Adam  Gorb  aus  dem Jahr 2003 ist eine brillante Synthese von Ragtime à la Scott Joplin und  der  jiddischen  Volksmusik Klezmer. Großes Können zeigten hier zahlreiche Solistinnen und Solisten aus den Reihen des Orchesters, indem sie stiltypisch exotische Melodien der Klezmer Musik aufleuchten ließen oder mit groovenden Saxofonsoli Jazzelemente verdeutlichten. Die organischen Übergänge zwischen den unterschiedlichen Genres gelangen  großartig. Kreatives  Changieren zwischen Bigband-Sound mit akkordisch auskomponierten Gleitklängen und den tänzerischen Elementen jiddischer Volksmusik erzeugte einen besonderen Reiz. Hörgenuss pur!
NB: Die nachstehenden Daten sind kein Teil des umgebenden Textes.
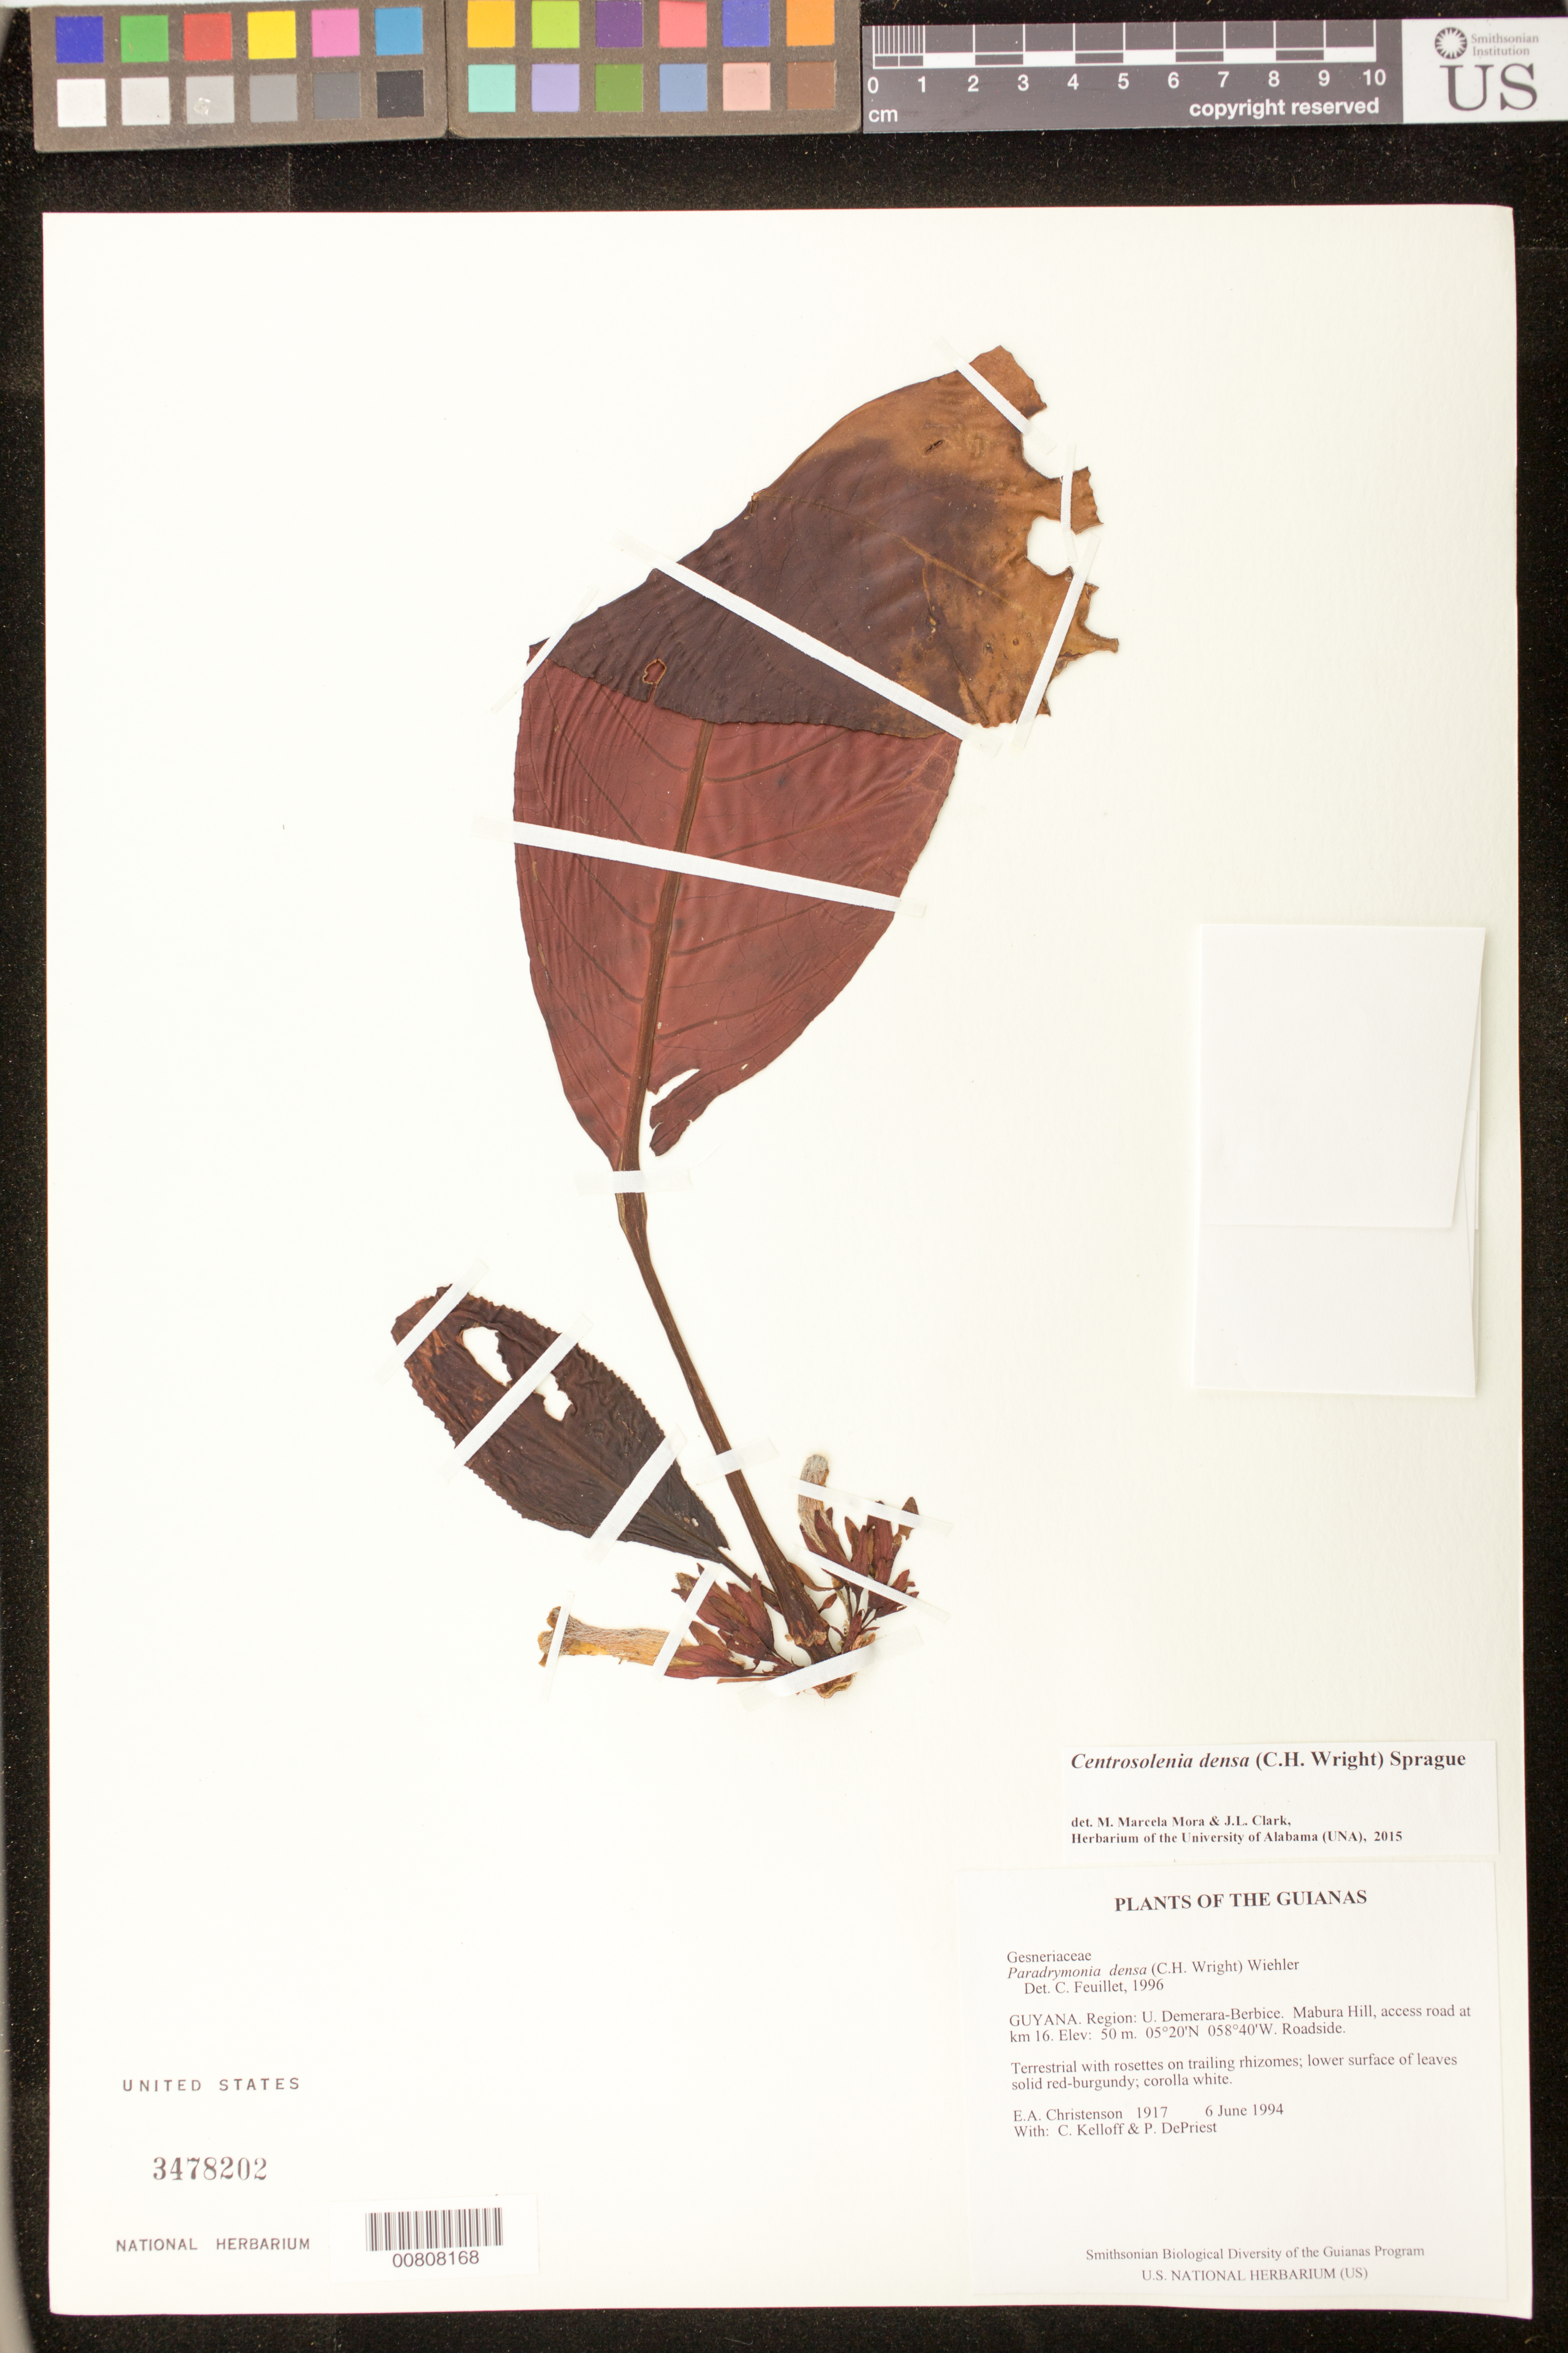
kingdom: Plantae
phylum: Tracheophyta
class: Magnoliopsida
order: Lamiales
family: Gesneriaceae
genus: Centrosolenia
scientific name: Centrosolenia densa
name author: (C.H. Wright) Sprague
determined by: Mora, M. M.; Clark, J. L.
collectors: E. A. Christenson, C. L. Kelloff & P. DePriest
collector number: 1917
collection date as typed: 6 June 1994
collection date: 1994-06-06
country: Guyana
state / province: U. Demerara-Berbice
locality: Mabura Hill, access road at km 16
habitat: Roadside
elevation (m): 50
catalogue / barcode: US 3478202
Erwähnt  sei  an  dieser  Stelle die begeisternde Vitalität des Dirigenten Marc Lange, die sich auf sein Ensemble überträgt. Er „lebt“ die Musik, er dirigiert mit Leidenschaft, dabei nicht selbstgefällig, sondern exakt und im Dienste der jeweiligen Interpretation. Der Kantor der Martinskirche, Ralf Sach, bedankte sich bei der Stadtkapelle für das inzwischen vierte Benefizkonzert zugunsten der Martinskirchenstiftung und informierte über den Stand der Sanierung, für die mittlerweile schon 493 000 Euro gespendet wurden. Nach lange anhaltendem und energischem Beifall und einer Zugabe wurden die begeisterten Zuhörer in den unwirtlichen Novemberabend entlassen.